Friday, January 09, 2009
Cold is relative, of course. This is California, and we'll take our winter however we can get it. Even if our snow has to come in the form of sugar cookies.
Yesterday we headed to the park with a bunch of our homeschooling friends, and the kids were so cold their fingers and noses were aching in the first 10 minutes. After running around for half an hour trying to warm up, those without coats took a break from climbing up the slides to huddle under a fleece blanket together.
Unless you're planning a trip to the nearby snowy mountains, most people don't even own real coats around here. I only remembered gloves for one of my boys, the other two had to hide their hands in their sleeves.
Of course, after a while, they were having so much fun (and their digits were so numb) that only the parents noticed the sun still hadn't shown up, and it seemed like it was getting colder, not warmer. Eventually, we had to drag them away, crying, "But it's NOT cold!"
Back home we made hot chocolate first thing, and settled into our cozy, warm, 64-degree house.
It's been a lovely week. The day before, we spent all day with friends turning paper into snowflakes, making snowflake crystals, and eating snowflake cookies -- of course.
In case you don't have real snow outside either -- or maybe you do and the cold is truly foreboding...
I used our snowflake cookie cutter and this recipe to make vegan sugar cookies and frosting. Because of the soymilk, the frosting isn't truly white, so you might try rice or cow's milk instead.
We used white coffee filters for easy cut-out snowflakes.

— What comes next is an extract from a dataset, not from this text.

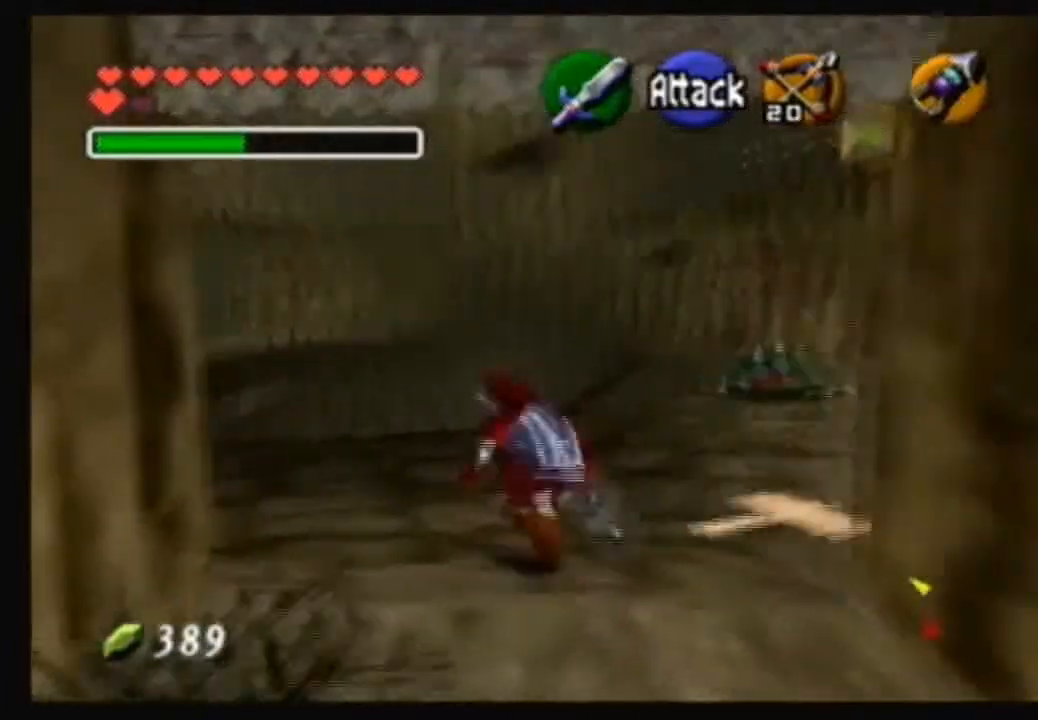
{"buttons": [], "left_stick": "up", "right_stick": "center", "events": [[100, "A", "down"], [334, "A", "up"], [400, "left_stick", "up"]]}
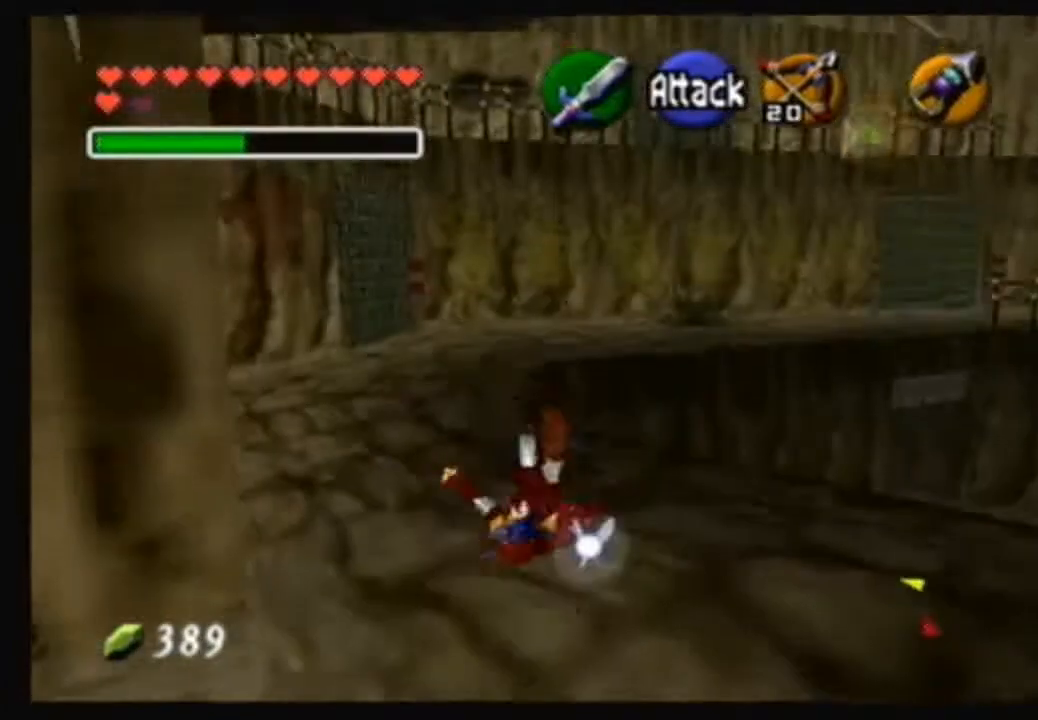
{"buttons": [], "left_stick": "up", "right_stick": "center", "events": [[301, "left_stick", "up-left"], [468, "left_stick", "up"]]}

Just fold them in half, then in thirds to get six sides.
Crystal Snowflakes (courtesy of Hogwarts Homeschool, Mugglefied by me)
3 cups boiling water
9 Tbs borax
Heat-proof glass or jar (wide-mouthed canning jars work great)
White chenille stem ("pipe cleaner"), cut into thirds
Fishing line or string
1) Twist the cut stems together, and spread into a snowflake shape.
2) Tie one end of the string to the shape, the other to the pencil, with just a few inches between so the wire snowflake doesn't sit on the bottom of the jar.
3) Fill the jar with boiling water, add the Borax one Tbs at a time, stirring each time.
4) Lower shape into the mix, set the pencil across the opening of the jar.
5) Let it sit overnight undisturbed.